The heat of shame traveled up her neck and then settled in her cheeks. Who all had heard her scream that way? Her energy spiked through the room, leaked from her pores. Rumpel had awakened her and now she didn’t know how to contain it, her need for him. For his touch.

Mouth pulling down, horribly embarrassed that the man himself might have heard her, she rolled over and shoved her face into the fluffy down pillow. A hot, pitiful tear leaked from the corner of her left eye.

This was misery and in that moment she hated that she’d ever allowed him to touch her. Grabbing a pillow, she hugged it to her chest and pretended it was Briley, cooing to it and rocking, rubbing her fingers along the top of it, and finally, finally she was able to fall back asleep.

Three weeks had passed since that night and every night the dreams came, each night more potent and real than the one before. In the mornings, she was exhausted and loathe to even leave her room.

“C’mon, miss, it’s a fair, fine morning. The birds are out and the world smells of sunshine. Won’t you go outside? Please?” Dalia threaded her fingers together.

Gripping the bedpost, forehead pressed against the cool wood, she moaned. “No. I don’t feel well.”

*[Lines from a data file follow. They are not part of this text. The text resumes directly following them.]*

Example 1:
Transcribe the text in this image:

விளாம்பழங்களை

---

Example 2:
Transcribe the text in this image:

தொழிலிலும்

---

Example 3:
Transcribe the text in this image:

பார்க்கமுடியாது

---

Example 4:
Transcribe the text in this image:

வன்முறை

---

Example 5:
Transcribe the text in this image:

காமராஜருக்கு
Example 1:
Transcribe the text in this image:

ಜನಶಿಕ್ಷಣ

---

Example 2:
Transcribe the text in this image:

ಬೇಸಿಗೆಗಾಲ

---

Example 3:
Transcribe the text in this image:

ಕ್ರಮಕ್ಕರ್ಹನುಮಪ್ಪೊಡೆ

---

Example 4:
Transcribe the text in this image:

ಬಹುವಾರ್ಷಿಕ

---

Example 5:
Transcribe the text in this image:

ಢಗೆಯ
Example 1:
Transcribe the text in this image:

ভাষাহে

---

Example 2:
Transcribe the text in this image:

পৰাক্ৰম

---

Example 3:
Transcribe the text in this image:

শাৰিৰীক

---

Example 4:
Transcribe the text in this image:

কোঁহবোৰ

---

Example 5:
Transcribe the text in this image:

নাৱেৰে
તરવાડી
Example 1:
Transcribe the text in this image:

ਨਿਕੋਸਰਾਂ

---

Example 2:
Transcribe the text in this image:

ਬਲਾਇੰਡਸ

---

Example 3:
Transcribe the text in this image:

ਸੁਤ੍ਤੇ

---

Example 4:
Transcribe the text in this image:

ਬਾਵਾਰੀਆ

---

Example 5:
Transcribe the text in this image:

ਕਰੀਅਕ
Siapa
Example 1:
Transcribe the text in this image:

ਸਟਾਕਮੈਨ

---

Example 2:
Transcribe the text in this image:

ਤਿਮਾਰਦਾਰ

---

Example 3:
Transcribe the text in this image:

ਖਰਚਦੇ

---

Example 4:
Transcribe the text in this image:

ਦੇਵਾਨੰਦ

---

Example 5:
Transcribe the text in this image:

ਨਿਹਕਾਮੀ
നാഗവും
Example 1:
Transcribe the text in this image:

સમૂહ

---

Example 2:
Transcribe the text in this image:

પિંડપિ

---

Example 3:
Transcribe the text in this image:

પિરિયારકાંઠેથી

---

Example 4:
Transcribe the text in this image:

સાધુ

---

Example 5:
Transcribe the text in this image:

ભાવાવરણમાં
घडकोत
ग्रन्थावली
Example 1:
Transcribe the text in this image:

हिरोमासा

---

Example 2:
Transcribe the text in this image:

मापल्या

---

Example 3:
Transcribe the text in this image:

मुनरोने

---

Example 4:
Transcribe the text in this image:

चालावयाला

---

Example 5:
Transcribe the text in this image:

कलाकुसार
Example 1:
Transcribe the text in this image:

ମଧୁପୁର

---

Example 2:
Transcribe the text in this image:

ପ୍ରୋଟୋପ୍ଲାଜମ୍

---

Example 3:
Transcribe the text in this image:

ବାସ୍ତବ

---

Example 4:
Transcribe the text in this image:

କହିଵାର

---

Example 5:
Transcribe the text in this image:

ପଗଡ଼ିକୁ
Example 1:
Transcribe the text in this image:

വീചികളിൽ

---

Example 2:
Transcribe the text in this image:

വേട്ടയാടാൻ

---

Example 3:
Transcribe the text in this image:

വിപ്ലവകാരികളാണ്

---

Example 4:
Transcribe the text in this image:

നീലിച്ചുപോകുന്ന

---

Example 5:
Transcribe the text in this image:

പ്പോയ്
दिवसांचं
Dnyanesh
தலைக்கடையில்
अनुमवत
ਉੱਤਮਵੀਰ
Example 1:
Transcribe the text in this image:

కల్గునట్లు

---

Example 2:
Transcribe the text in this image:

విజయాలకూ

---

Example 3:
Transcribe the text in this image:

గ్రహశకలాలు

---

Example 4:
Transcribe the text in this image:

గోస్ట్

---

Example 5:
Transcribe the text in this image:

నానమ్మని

Suddenly the curtains were flung wide and the sun poured through the room. Dalia was framed by sunlight and wearing a glower. “You don’t feel good because ye keep yourself locked away in this room like it’s a tower. You don’t read, you don’t eat, ye barely even wash yourself. ’Tis a crime!” Her voice grew shrill at the end. “Up, up, up, and I won’t be hearing another word about it.”

Hissing, Shayera narrowed her eyes, but the beautiful demone was not to be cowed.

She lifted a thin, ebony brow and shook her head. “Ye are forgetting who I work for, miss. Now, I order ye to bathe, to get to the garden, and to do your damn best to impress Rumpel.”